Penn’s New Media Manager Gets the Message Out

PHILADELPHIA —About three-quarters of Americans have Internet access in their homes, and most of them have Facebook accounts. With new social networks and content platforms popping into and out of existence at a dizzying pace, traversing this landscape is not about mastering technology as much as it learning how to adapt messages to increasingly diverse media. 

With this in mind, the University of Pennsylvania's University Communications Office hired its first manager of new media communications earlier this year. Matthew Griffin comes to Penn after working as a social media manager in education settings, as well as in online marketing in the publishing world.

“In online marketing, it quickly became apparent that social media would become a big part of how brands would present themselves online,” Griffin says. “For universities, it’s taken longer to see what it should be used for.”

With 800 million Facebook users and 140 million Twitter users worldwide, having a presence in those social-media sites is now no more optional than having a Web site.
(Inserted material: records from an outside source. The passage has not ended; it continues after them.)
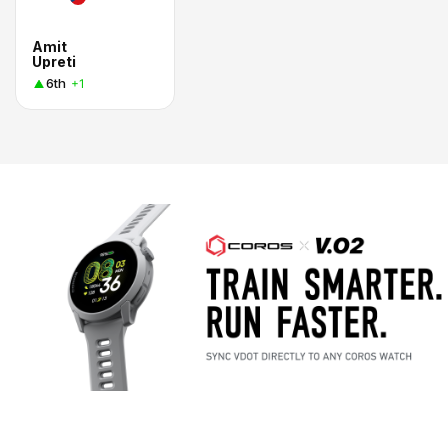
Amit
Upreti
6th
+1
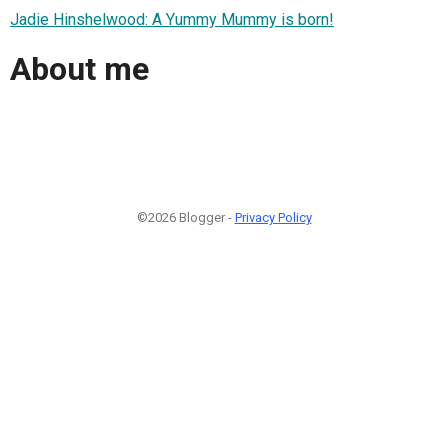
Jadie Hinshelwood: A Yummy Mummy is born!
About me
©2026 Blogger -
Privacy Policy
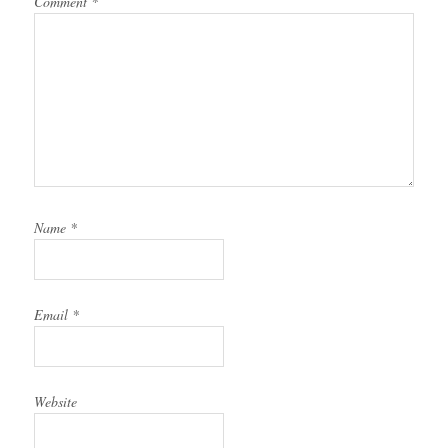
Comment
*
Name
*
Email
*
Website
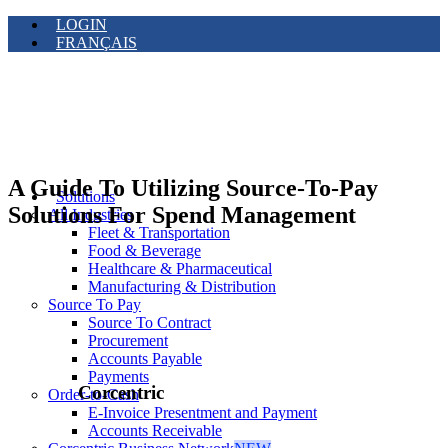
LOGIN
FRANÇAIS
A Guide To Utilizing Source-To-Pay
Solutions
Solutions For Spend Management
All Industries
Fleet & Transportation
Food & Beverage
Healthcare & Pharmaceutical
Manufacturing & Distribution
Source To Pay
Source To Contract
Procurement
Accounts Payable
Payments
Corcentric
Order-to-Cash
E-Invoice Presentment and Payment
Accounts Receivable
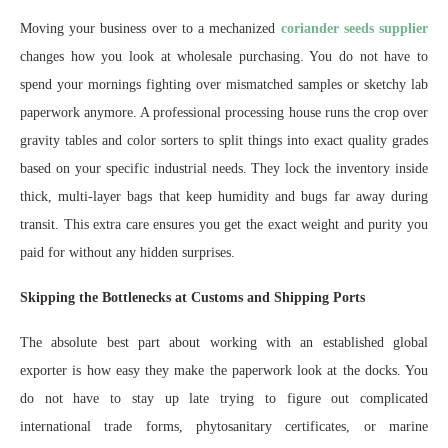
Moving your business over to a mechanized
coriander seeds supplier
changes how you look at wholesale purchasing. You do not have to
spend your mornings fighting over mismatched samples or sketchy lab
paperwork anymore. A professional processing house runs the crop over
gravity tables and color sorters to split things into exact quality grades
based on your specific industrial needs. They lock the inventory inside
thick, multi-layer bags that keep humidity and bugs far away during
transit. This extra care ensures you get the exact weight and purity you
paid for without any hidden surprises.
Skipping the Bottlenecks at Customs and Shipping Ports
The absolute best part about working with an established global
exporter is how easy they make the paperwork look at the docks. You
do not have to stay up late trying to figure out complicated
international trade forms, phytosanitary certificates, or marine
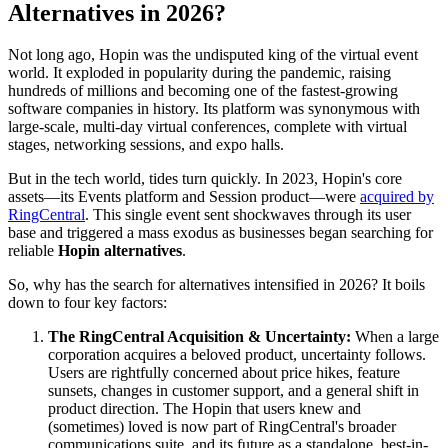
Alternatives in 2026?
Not long ago, Hopin was the undisputed king of the virtual event
world. It exploded in popularity during the pandemic, raising
hundreds of millions and becoming one of the fastest-growing
software companies in history. Its platform was synonymous with
large-scale, multi-day virtual conferences, complete with virtual
stages, networking sessions, and expo halls.
But in the tech world, tides turn quickly. In 2023, Hopin's core
assets—its Events platform and Session product—were
acquired by
RingCentral
. This single event sent shockwaves through its user
base and triggered a mass exodus as businesses began searching for
reliable
Hopin alternatives
.
So, why has the search for alternatives intensified in 2026? It boils
down to four key factors:
The RingCentral Acquisition & Uncertainty:
When a large
corporation acquires a beloved product, uncertainty follows.
Users are rightfully concerned about price hikes, feature
sunsets, changes in customer support, and a general shift in
product direction. The Hopin that users knew and
(sometimes) loved is now part of RingCentral's broader
communications suite, and its future as a standalone, best-in-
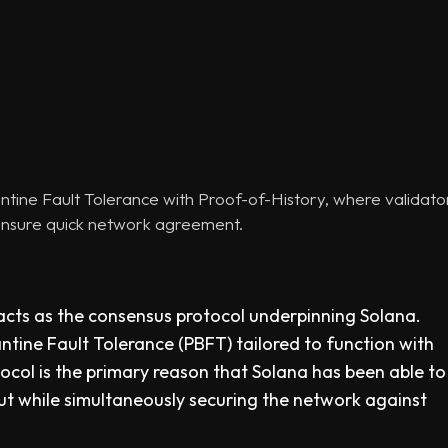
ine Fault Tolerance with Proof-of-History, where validator 
ensure quick network agreement.
cts as the consensus protocol underpinning Solana.
zantine Fault Tolerance (PBFT) tailored to function with
ocol is the primary reason that Solana has been able to
t while simultaneously securing the network against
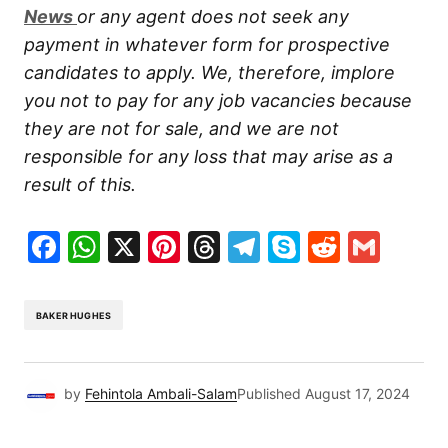
New
s
or any agent does not seek any
payment in whatever form for prospective
candidates to apply. We, therefore, implore
you not to pay for any job vacancies because
they are not for sale, and we are not
responsible for any loss that may arise as a
result of this.
Facebook
WhatsApp
X
Pinterest
Threads
Telegram
Skype
Reddit
Gma
BAKER HUGHES
by
Fehintola Ambali-Salam
Published
August 17, 2024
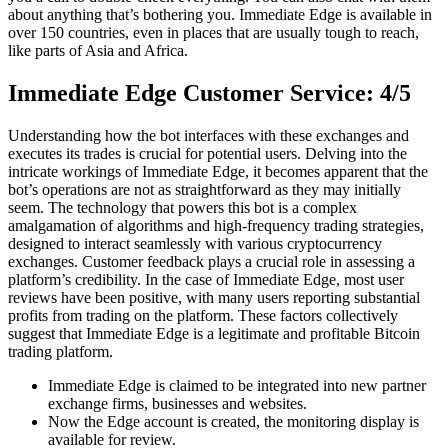
about anything that’s bothering you. Immediate Edge is available in
over 150 countries, even in places that are usually tough to reach,
like parts of Asia and Africa.
Immediate Edge Customer Service: 4/5
Understanding how the bot interfaces with these exchanges and
executes its trades is crucial for potential users. Delving into the
intricate workings of Immediate Edge, it becomes apparent that the
bot’s operations are not as straightforward as they may initially
seem. The technology that powers this bot is a complex
amalgamation of algorithms and high-frequency trading strategies,
designed to interact seamlessly with various cryptocurrency
exchanges. Customer feedback plays a crucial role in assessing a
platform’s credibility. In the case of Immediate Edge, most user
reviews have been positive, with many users reporting substantial
profits from trading on the platform. These factors collectively
suggest that Immediate Edge is a legitimate and profitable Bitcoin
trading platform.
Immediate Edge is claimed to be integrated into new partner
exchange firms, businesses and websites.
Now the Edge account is created, the monitoring display is
available for review.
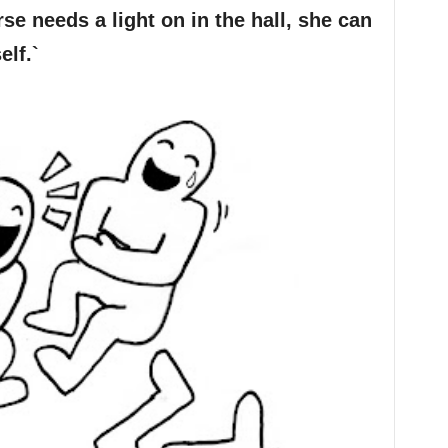
rse needs a light on in the hall, she can
elf.`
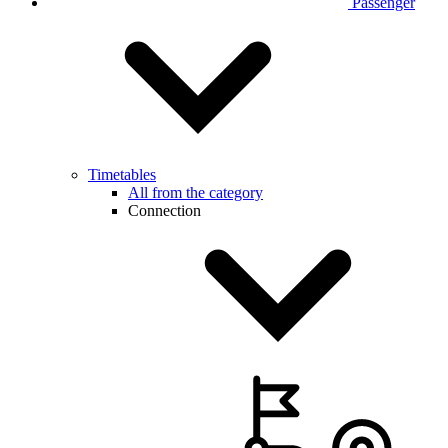
Passenger
Timetables
All from the category
Connection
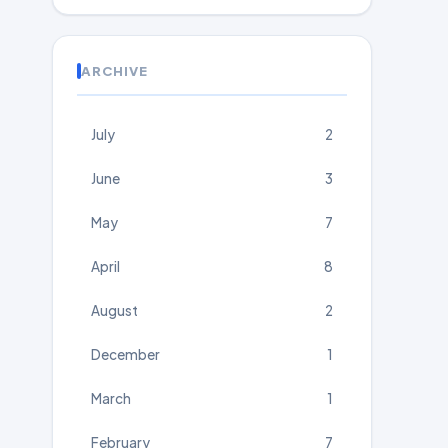
ARCHIVE
July
2
June
3
May
7
April
8
August
2
December
1
March
1
February
7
Like many other colleges and universities, Penn is exploring potential ways of using those platforms as it goes and now has a point-person to develop strategies and measure if they are working.  

Situated in Penn’s central communications office, Griffin has started by leveraging the content coming out of various schools, departments and programs, trying to spread them as widely across the online landscape as possible. Success in this landscape means capitalizing on the differences between the “many-to-many” communication style that epitomizes social networks and the “one-to-many” of magazines, newspapers and television. The concept of engagement is key.
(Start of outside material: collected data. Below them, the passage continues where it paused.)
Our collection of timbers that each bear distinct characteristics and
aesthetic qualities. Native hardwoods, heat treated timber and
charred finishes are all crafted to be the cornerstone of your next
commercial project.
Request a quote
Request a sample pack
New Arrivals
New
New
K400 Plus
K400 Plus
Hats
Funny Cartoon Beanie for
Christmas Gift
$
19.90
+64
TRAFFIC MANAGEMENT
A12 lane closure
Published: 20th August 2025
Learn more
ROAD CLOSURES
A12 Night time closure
“When somebody picks up a newspaper and reads a story, unless they write a letter to the editor, that’s where their engagement ends. For social media, there are next steps,” Griffin says.

Most of these steps increase the likelihood that other people will see that piece of content. On Facebook, a reader can, with a single click, broadcast a link from Penn’s page to their entire network of friends, many of whom have no connection to the University.

“That means, if you drive up engagement in your user base by a even very small percentage, the amount of times your content is seen goes up exponentially,” Griffin says. “A .5 percent increase in engagement might translate into a 70 percent increase in potential views.”

In the three months he has been here, Penn’s Facebook engagement has doubled.

Maximizing engagement means understanding the idiosyncrasies of various network’s users and what they consider compelling content. Moving between Facebook and Twitter is more than condensing a story to 140 characters; it can mean creating content that is specifically intended for a social-media audience. 

Several projects including A Day in the Life of Penn, and a series of posts that juxtapose historic Penn images with modern ones, have already been a success online. These items epitomize the media-specific nature of Penn’s developing social-media strategy: quick, interesting and easy to share and understand without a lot of context.

But that’s not to say that these projects aren’t the product of serious research. Beyond monitoring Penn’s various social network pages, Griffin spends much of his day delving into their communities, looking for trends and innovative tactics that will give him insight into what makes them tick and what new social network may be poised to explode onto he scene.

"It’s fun and engaging,” Griffin says.  “But fun and engaging take work too.”